[FOM] Type-Occurrence-Token

Charles Parsons parsons2 at fas.harvard.edu
Sat Sep 24 17:02:44 EDT 2005


At 6:10 PM +1000 9/23/05, A.P. Hazen wrote:
>[In response to John Corcoran's most recent posting.]
>
>     Charles Parsons has written, somewhere, of the "obscure notion" of
>an OCCURRENCE.  Put on hold any doubts you might have about the
>type/token distinction.  (If you don't have any nervousness about
>THAT distinction, go read David Kaplan's "Words" ["Aristotelian
>Society Supplementary Volume" 1990, pp. 93-199], or maybe Peter
>Simons's "Token Resistance" ["Analysis" (the philosophy journal of
>that title, not the math or psychotherapy ones!) v. 42 (1992), pp.
>195-203].  But for the length of this posting, assume the type/token
>distinction.)

I don't recall having written that. However, I was struck years ago 
by a statement in Benson Mates' logic textbook, that the notion of 
occurrence is "woolly". It's very likely that I have mentioned this 
in conversation or lectures.

I have now located the passage.

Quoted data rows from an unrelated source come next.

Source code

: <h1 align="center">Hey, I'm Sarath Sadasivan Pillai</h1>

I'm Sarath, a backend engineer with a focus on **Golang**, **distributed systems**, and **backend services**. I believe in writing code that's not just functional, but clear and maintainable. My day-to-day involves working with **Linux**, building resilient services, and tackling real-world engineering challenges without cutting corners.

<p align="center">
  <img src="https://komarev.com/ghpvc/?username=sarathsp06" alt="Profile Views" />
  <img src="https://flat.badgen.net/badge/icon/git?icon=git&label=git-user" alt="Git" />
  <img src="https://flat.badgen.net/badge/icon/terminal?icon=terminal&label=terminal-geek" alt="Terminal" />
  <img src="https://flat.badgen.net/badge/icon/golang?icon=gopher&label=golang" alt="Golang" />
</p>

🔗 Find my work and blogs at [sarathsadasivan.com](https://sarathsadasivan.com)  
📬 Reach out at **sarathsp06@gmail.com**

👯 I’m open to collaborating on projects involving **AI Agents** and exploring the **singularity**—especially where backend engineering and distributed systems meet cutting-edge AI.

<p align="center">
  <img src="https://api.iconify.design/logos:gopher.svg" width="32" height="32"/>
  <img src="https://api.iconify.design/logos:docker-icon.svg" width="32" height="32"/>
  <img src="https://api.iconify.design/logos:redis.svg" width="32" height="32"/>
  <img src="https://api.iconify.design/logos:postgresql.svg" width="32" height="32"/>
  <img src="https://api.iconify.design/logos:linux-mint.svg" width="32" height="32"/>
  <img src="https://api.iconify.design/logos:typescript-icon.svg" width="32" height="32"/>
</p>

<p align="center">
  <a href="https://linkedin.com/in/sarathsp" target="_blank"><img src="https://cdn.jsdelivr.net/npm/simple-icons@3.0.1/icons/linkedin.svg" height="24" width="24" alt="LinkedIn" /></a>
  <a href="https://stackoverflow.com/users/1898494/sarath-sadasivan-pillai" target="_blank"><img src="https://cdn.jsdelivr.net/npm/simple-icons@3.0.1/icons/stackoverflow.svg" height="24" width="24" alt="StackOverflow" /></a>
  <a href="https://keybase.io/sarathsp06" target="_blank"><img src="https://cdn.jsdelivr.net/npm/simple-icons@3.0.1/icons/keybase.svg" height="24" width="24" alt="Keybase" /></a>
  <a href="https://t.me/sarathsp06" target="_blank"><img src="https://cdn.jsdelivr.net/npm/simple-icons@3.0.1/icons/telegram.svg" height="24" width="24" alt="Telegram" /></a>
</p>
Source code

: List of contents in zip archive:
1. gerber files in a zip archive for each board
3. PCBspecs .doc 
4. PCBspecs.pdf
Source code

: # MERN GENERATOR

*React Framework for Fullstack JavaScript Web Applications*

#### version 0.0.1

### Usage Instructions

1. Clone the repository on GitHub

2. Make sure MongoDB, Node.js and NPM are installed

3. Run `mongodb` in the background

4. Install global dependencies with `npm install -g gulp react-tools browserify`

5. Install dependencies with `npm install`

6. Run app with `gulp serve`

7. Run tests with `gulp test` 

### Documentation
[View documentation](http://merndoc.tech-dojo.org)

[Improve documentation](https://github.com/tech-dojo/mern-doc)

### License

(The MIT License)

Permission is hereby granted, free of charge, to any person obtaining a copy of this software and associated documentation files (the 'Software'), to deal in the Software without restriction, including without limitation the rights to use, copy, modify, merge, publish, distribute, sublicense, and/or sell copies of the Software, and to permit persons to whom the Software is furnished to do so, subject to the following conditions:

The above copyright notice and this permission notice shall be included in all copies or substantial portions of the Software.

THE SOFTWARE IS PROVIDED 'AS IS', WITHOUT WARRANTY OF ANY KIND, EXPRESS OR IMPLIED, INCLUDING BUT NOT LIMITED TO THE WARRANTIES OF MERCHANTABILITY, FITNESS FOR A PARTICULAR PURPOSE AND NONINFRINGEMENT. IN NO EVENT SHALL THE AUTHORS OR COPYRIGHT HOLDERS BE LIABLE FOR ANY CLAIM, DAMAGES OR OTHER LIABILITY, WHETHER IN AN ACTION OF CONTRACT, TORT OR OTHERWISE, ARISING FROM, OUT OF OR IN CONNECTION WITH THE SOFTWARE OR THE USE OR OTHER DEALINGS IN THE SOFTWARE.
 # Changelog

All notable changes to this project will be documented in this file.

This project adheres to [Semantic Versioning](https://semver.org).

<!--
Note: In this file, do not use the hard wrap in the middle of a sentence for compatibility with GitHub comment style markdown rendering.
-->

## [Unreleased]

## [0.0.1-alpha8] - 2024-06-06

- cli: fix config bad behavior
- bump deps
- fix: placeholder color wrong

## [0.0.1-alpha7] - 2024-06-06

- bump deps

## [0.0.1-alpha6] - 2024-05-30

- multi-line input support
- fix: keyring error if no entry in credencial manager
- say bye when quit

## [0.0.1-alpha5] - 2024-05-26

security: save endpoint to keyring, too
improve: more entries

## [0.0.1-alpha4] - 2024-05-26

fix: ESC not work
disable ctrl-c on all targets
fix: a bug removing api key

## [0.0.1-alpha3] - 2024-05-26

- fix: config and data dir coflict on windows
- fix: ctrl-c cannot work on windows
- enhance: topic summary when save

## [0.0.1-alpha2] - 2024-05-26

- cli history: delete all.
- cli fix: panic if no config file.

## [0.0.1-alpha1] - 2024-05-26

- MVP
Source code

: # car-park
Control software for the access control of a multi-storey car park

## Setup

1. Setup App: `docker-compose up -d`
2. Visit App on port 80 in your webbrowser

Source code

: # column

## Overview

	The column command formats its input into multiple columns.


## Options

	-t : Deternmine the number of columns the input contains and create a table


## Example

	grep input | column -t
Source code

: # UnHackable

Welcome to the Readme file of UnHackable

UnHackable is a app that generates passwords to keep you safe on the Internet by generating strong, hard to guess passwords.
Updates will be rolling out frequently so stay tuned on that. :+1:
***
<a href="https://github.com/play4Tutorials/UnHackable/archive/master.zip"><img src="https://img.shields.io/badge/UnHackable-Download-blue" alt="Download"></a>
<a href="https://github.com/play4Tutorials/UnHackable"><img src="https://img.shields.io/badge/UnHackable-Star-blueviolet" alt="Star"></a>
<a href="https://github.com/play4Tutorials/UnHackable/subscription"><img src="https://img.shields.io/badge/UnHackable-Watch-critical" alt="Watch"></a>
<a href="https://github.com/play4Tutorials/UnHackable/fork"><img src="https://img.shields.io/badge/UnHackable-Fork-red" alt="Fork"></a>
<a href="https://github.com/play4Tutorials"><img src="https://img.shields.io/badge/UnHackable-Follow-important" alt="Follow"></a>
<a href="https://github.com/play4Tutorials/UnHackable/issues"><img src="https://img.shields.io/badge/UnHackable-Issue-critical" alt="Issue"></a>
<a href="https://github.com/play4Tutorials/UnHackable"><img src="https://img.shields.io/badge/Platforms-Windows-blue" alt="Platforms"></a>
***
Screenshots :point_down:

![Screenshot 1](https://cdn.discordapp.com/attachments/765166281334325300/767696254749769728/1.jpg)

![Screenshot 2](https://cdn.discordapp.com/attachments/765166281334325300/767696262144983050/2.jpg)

Mates writes,

Probably the confusion [about free and bound occurrences of variables 
- CP] is further increased by the unclarity that surrounds the notion 
of _occurrence_. Only reluctance to introduce additional complexity 
prevents us from abandoning this woolly notion and defining instead a 
ternary relation 'alpha is bound at the nth place in phi', where 
'alpha' takes variables as values, 'phi' formulas, and 'n' positive 
integers. Such a definition would obviate all talk about 
'occurrences', but it is rather involved.

_Elementary Logic_, 2d ed., OUP 1972, p. 49.

What he suggests is, of course, not an explanation of the notion of 
occurrence but a way of eliminating it, evidently provided that one 
takes formal expressions as sequences.